Contentment
“If you would be content, do what you ought, not what you please.” Anonymous
The Apostle Paul was not concerned with just getting whatever it was that might have pleased him. To the brethren in Philippi, he wrote, “Not that I speak in regard to need, for I have learned in whatever state I am, to be content: I know how to be abased, and I know how to abound. Everywhere and in all things I have learned both to be full and to be hungry, both to abound and to suffer need” (Philippians 4:11–12). This contentment that he learned, without a doubt, aided him in pressing forward for the prize of the upward call of God in Christ.
The apostle’s converted life was full of being abased and abounding. The interesting thing about his contentment, though, is that a very great deal of his time was spent in great difficulty. He was scourged on five different occasions, beaten with rods three times, stoned, shipwrecked three times, and in journeyings often.
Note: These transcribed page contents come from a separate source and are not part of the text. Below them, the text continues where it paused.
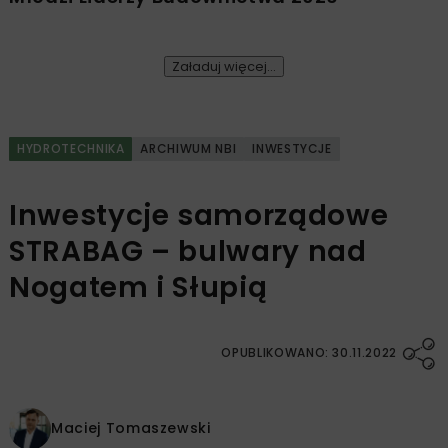
Załaduj więcej...
HYDROTECHNIKA
ARCHIWUM NBI
INWESTYCJE
Inwestycje samorządowe
STRABAG – bulwary nad
Nogatem i Słupią
OPUBLIKOWANO: 30.11.2022
Maciej Tomaszewski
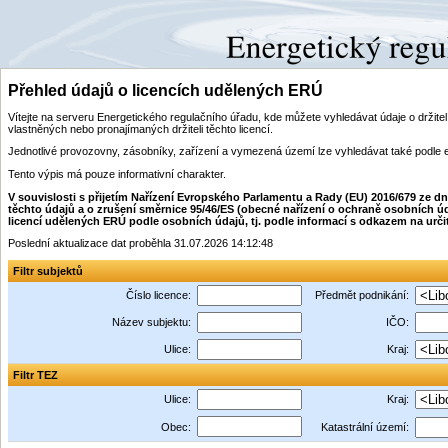
Přehled údajů o licencích udělených ERÚ
Vítejte na serveru Energetického regulačního úřadu, kde můžete vyhledávat údaje o drži
vlastněných nebo pronajímaných držiteli těchto licencí.
Jednotlivé provozovny, zásobníky, zařízení a vymezená území lze vyhledávat také podle 
Tento výpis má pouze informativní charakter.
V souvislosti s přijetím Nařízení Evropského Parlamentu a Rady (EU) 2016/679 ze 
těchto údajů a o zrušení směrnice 95/46/ES (obecné nařízení o ochraně osobních úd
licencí udělených ERÚ podle osobních údajů, tj. podle informací s odkazem na určitý i
Poslední aktualizace dat proběhla 31.07.2026 14:12:48
Filtr subjektů
Číslo licence:
Předmět podnikání:
Název subjektu:
IČO:
Ulice:
Kraj:
Filtr TEZ
Ulice:
Kraj:
Obec:
Katastrální území:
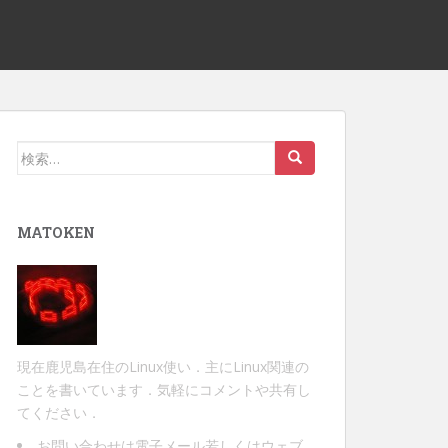
検
索:
MATOKEN
現在鹿児島在住のLinux使い．主にLinux関連の
ことを書いています．気軽にコメントや共有し
てください．
お問い合わせは
電子メール
若しくは
ウェブ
He was in danger often, in water, of robbers, of his own countrymen, of heathen, in the city, in the wilderness, in the sea and among false brethren.
How could Paul have been content in the face of so much that was not physically or mentally pleasing? We just read that he both learned and was instructed in being content. The solution was for him and is for us, a spiritual one. Paul, as with each of us, had Christ as an example to look to. “Though He was a Son, yet He learned obedience by the things which He suffered. And having been perfected, He became the author of eternal salvation to all who obey Him” (Hebrews 5:8–9). Christ knew what obedience was, but to be the perfect sacrifice for mankind He had to humanly experience obedience unto death. From this, we learn that one of the objects of affliction is to lead us to obey God completely. It is part of the perfecting process.
Finding contentment in either need or plenty goes deep. Paul said, in Philippians 4:12, that he was instructed in such. Instructed comes from the Greek mueo and means to initiate or by implication, to teach. Mueo is commonly used in relation to mysteries. Many do not comprehend the spiritual benefits of being temperate and thankful in plenty. Likewise, many do not comprehend the spiritual benefits of bearing difficulties without complaining and discontent. Understanding the mysteries that evade most of mankind, however, is attainable to those who desire it.
We learn contentment bit by bit the more fully we come to comprehend what is happening internally – in our heart – through our experiences. Of himself, the Apostle Paul wrote, “Therefore I take pleasure in infirmities, in reproaches, in needs, in persecutions, in distresses, for Christ’s sake. For when I am weak, then I am strong” (2 Corinthians 12:10). The more we learn contentment, the more useful we’ll be to God and to each other.
There is great contentment in doing what we ought.